The (succulent) plant of the day

Aloe vera leaves contain a thick pulp full of active molecules © SHUTTERSTOCK


Name: Aloe vera is part of the Liliaceae family. Like all plants of the Liliaceae family, Aloe Vera is a bulbous plant like onion.

Habitat: Aloe Vera originally grew mainly in dry areas. Nowadays, it is also found in Europe, Asia, Africa and America.

Size: Its height can reach up to 80 centimeters.

Way of life: Aloe vera does not usually flower. In order to reproduce, it creates a stolon, which is an extension of the plant devoid of leaves, on which a new plant grows. This extension disappears once reproduction is completed.


Nowadays Aloe vera has a place for itself in many areas of our daily life. Although originally, it was mainly used in medicine, this “little” succulent plant has since been used in many domains such as cosmetics, dermatology and even in the kitchen!

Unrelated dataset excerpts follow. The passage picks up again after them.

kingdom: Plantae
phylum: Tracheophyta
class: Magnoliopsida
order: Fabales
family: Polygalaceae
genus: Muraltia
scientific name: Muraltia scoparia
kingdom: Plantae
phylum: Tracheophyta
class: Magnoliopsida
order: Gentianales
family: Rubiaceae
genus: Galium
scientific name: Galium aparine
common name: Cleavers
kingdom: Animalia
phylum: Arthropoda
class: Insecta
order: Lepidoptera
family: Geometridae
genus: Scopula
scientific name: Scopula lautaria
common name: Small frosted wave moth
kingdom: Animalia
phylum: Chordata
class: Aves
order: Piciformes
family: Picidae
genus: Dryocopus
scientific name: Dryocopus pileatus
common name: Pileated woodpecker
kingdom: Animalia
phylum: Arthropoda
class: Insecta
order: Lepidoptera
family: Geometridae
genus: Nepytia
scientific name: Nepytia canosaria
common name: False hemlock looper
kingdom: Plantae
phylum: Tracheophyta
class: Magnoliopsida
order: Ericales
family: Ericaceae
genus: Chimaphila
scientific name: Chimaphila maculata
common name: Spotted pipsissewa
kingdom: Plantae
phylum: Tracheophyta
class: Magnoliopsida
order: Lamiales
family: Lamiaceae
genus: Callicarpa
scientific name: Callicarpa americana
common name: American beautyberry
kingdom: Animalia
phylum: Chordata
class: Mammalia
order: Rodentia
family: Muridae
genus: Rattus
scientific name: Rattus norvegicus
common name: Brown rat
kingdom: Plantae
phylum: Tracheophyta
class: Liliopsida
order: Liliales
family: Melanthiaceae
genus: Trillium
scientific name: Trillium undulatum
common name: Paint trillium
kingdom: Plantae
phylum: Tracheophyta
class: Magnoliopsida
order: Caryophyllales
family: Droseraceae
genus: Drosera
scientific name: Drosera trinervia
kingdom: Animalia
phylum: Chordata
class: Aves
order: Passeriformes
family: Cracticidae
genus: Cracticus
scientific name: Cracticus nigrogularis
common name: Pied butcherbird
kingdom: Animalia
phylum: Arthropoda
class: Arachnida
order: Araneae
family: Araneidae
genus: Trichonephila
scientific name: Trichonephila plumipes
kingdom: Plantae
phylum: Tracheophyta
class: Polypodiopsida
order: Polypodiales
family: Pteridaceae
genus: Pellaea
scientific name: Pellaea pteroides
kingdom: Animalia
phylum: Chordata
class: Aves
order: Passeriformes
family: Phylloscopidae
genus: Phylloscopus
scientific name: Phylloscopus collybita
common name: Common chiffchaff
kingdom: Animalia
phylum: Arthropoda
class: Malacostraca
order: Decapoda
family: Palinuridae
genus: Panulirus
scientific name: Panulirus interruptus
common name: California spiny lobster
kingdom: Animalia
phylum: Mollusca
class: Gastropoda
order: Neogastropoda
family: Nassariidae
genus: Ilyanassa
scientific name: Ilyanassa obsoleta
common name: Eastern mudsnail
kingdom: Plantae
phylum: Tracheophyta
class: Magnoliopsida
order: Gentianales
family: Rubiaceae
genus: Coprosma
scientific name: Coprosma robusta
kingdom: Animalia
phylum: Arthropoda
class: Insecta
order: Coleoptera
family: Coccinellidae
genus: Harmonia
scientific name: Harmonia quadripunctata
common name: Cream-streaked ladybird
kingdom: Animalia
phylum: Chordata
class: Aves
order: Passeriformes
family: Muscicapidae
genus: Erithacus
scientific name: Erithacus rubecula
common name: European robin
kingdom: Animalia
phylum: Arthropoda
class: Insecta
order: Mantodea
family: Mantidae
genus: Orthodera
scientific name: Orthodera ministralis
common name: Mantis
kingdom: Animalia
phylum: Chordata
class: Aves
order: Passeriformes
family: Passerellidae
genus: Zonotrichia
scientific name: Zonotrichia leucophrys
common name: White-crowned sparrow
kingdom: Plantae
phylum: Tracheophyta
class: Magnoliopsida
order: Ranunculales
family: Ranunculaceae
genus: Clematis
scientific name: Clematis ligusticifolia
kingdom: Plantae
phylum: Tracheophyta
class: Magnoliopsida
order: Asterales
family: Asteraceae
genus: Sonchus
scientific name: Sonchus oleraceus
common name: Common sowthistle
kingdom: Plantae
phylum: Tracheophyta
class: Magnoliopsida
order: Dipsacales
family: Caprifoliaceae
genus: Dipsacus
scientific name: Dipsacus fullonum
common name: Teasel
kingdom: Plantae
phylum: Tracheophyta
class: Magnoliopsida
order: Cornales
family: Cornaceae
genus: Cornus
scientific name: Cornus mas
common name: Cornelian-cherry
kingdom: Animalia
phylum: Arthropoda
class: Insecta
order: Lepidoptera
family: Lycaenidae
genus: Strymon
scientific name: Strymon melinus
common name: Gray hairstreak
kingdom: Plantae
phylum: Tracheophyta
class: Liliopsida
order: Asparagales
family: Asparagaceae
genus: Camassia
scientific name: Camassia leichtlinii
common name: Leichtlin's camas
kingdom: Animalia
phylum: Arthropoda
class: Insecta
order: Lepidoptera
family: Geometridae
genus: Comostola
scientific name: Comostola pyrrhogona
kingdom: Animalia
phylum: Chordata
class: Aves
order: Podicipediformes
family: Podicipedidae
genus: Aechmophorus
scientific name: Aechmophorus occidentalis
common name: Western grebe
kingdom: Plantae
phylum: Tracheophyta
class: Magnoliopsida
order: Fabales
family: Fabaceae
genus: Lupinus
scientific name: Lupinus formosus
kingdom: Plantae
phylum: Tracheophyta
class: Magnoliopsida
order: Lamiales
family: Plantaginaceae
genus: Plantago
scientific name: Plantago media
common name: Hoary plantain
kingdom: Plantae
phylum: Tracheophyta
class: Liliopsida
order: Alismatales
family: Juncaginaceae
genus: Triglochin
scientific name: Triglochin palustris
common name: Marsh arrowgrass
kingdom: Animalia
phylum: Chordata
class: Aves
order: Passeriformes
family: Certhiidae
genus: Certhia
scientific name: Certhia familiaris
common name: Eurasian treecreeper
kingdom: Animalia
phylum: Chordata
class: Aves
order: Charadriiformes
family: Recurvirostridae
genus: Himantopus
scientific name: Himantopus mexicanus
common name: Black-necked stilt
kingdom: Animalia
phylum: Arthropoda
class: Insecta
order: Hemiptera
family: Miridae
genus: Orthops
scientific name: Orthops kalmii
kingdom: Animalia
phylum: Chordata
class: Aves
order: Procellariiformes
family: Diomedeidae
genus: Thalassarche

But why is it so trendy ? Well, it’s thanks to the multitude of possibilities it offers. When used from the outside, it calms irritation, hydrates and heals the skin. When used from the inside, thanks to the many molecules that this magic plant contains (such as amino acids, vitamins, minerals and trace elements as well as enzymes and unsaturated fatty acids), it improves digestion, preserves our intestinal flora, lowers blood sugar (the blood glucose level) and balances the pH of our cells.

In addition to that, its latex (the yellow layer between the outer part of the leaf and the transparent jelly called mucilage in the center) can be used as a laxative. It should be consumed in moderation though, because excessive use can have serious consequences on our body and in particular on our digestive system. Being 99% water, Aloe Vera also helps strengthen liver function.

A little bonus info : This plant can also be used during cancer treatments to soothe patients’ wounds caused by radiotherapy, and can be combined with certain drugs such as steroids, diuretics and cardiac drugs in order to optimise efficiency.